Work task:
Repeat exactly, and only, the lines of the entries below from the one with "Table 4. Results" through the one with "Figure 5. Optimization", both ends included.

(Stored data)
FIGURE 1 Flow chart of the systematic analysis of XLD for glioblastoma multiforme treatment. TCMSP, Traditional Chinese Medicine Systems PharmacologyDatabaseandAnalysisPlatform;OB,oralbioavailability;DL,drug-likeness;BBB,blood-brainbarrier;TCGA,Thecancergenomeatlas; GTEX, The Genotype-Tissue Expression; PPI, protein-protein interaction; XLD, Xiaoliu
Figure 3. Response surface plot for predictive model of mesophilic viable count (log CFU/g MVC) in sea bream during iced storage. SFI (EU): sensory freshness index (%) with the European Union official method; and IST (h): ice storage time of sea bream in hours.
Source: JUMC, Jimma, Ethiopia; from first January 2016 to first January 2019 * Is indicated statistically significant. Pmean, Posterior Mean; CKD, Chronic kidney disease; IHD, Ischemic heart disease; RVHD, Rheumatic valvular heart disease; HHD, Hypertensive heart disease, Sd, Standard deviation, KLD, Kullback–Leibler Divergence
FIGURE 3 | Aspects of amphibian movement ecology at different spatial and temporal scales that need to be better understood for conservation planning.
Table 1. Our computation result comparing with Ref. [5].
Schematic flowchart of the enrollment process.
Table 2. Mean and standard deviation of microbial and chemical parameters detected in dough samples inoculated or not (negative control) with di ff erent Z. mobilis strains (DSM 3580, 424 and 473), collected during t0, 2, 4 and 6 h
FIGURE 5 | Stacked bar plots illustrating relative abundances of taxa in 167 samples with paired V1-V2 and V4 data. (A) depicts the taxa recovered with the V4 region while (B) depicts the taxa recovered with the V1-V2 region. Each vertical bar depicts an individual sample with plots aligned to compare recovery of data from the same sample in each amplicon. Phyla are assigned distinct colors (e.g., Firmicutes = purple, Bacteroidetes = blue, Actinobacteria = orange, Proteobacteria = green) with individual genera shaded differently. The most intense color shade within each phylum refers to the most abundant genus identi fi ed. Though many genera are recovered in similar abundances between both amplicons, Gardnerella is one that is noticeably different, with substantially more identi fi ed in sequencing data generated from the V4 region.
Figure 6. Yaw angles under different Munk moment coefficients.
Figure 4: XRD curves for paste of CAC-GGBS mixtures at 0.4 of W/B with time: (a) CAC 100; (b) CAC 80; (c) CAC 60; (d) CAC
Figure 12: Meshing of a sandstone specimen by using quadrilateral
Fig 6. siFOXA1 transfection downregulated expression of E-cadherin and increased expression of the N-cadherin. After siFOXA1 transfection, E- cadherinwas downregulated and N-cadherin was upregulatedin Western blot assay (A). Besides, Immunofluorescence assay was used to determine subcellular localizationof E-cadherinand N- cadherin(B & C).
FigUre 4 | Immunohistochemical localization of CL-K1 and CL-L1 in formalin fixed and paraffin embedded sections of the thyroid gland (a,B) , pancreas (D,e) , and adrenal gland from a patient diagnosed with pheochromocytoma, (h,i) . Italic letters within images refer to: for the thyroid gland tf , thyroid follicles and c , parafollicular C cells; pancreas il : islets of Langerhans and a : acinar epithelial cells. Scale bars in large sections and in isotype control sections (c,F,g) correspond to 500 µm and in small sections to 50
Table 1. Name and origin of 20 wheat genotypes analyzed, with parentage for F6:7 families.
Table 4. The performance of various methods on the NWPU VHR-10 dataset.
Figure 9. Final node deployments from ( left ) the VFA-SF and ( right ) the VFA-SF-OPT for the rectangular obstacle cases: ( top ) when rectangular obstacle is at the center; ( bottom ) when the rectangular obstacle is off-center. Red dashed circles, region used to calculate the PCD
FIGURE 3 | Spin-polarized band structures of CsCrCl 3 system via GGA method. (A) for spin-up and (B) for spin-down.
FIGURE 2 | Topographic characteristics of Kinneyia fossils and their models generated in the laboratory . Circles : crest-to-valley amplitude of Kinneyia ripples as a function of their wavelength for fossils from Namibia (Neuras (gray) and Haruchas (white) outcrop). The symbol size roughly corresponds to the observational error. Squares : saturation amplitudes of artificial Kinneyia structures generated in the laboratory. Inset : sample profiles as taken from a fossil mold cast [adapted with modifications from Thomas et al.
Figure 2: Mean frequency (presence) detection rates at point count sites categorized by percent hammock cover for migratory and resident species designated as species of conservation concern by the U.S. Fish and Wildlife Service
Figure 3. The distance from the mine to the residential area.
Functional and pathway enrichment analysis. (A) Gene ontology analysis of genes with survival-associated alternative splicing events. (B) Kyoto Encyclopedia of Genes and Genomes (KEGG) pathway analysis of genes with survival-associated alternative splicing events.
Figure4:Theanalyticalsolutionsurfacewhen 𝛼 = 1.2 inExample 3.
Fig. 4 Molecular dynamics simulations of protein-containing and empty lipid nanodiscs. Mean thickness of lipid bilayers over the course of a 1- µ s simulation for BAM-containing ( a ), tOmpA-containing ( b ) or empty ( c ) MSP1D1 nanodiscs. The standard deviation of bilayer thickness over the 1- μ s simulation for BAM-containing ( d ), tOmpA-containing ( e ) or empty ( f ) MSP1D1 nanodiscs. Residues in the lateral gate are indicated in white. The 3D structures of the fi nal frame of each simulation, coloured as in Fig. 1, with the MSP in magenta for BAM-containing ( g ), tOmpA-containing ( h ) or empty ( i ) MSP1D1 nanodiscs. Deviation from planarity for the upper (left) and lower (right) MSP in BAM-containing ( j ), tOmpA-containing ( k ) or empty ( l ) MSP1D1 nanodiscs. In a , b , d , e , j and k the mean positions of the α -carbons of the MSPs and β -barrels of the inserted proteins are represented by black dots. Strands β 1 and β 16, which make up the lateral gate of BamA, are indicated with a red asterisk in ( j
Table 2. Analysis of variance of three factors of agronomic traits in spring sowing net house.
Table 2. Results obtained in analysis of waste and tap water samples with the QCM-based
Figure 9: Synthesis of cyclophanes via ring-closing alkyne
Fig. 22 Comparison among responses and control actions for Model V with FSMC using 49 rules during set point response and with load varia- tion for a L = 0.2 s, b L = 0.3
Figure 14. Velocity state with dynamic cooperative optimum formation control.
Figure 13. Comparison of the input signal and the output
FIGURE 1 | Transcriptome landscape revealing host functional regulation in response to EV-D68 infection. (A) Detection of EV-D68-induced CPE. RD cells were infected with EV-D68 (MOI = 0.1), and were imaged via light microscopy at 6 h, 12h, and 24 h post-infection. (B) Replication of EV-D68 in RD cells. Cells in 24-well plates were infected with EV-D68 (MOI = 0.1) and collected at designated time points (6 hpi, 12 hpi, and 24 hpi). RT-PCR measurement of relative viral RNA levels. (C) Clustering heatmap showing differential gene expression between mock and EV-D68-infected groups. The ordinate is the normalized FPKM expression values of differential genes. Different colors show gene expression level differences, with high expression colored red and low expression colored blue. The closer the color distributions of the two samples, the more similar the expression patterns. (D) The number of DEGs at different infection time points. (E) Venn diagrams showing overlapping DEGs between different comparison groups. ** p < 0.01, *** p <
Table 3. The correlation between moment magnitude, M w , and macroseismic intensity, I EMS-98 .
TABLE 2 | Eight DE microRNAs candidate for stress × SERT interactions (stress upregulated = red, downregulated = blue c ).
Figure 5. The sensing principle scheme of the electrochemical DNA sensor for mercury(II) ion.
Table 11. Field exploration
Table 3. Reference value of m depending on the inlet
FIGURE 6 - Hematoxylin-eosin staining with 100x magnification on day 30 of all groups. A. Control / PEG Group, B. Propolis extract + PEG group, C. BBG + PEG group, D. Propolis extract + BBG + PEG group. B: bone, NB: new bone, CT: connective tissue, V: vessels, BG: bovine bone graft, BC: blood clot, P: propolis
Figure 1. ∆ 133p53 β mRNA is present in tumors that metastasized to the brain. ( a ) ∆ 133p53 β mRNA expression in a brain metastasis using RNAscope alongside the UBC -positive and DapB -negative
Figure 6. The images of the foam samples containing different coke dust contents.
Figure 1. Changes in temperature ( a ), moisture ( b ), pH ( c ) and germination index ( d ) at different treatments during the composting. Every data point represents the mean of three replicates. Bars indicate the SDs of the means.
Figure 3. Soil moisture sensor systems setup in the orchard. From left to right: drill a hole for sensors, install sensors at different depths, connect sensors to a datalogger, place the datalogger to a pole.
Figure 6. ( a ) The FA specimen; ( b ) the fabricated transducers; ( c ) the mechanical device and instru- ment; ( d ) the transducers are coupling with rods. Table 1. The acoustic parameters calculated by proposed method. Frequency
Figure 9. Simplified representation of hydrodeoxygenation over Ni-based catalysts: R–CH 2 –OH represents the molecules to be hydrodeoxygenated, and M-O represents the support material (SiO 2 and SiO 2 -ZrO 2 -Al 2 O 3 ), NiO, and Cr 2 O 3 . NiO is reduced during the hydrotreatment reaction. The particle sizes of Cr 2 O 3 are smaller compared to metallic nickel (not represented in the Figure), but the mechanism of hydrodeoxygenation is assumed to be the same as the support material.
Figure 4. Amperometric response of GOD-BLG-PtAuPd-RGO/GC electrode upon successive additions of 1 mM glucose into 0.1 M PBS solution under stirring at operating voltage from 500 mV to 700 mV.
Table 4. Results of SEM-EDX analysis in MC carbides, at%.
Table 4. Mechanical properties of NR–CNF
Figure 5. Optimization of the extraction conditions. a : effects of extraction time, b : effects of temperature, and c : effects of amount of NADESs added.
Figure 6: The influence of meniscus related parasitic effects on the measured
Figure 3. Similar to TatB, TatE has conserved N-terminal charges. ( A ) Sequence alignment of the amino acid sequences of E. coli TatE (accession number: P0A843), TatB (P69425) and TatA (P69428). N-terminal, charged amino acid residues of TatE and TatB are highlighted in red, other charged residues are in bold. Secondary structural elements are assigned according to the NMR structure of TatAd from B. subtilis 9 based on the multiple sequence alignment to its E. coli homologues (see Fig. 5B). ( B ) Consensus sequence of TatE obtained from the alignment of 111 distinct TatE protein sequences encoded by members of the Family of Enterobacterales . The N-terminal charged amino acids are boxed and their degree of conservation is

The completed task:
Table 4. Results of SEM-EDX analysis in MC carbides, at%.
Table 4. Mechanical properties of NR–CNF
Figure 5. Optimization of the extraction conditions. a : effects of extraction time, b : effects of temperature, and c : effects of amount of NADESs added.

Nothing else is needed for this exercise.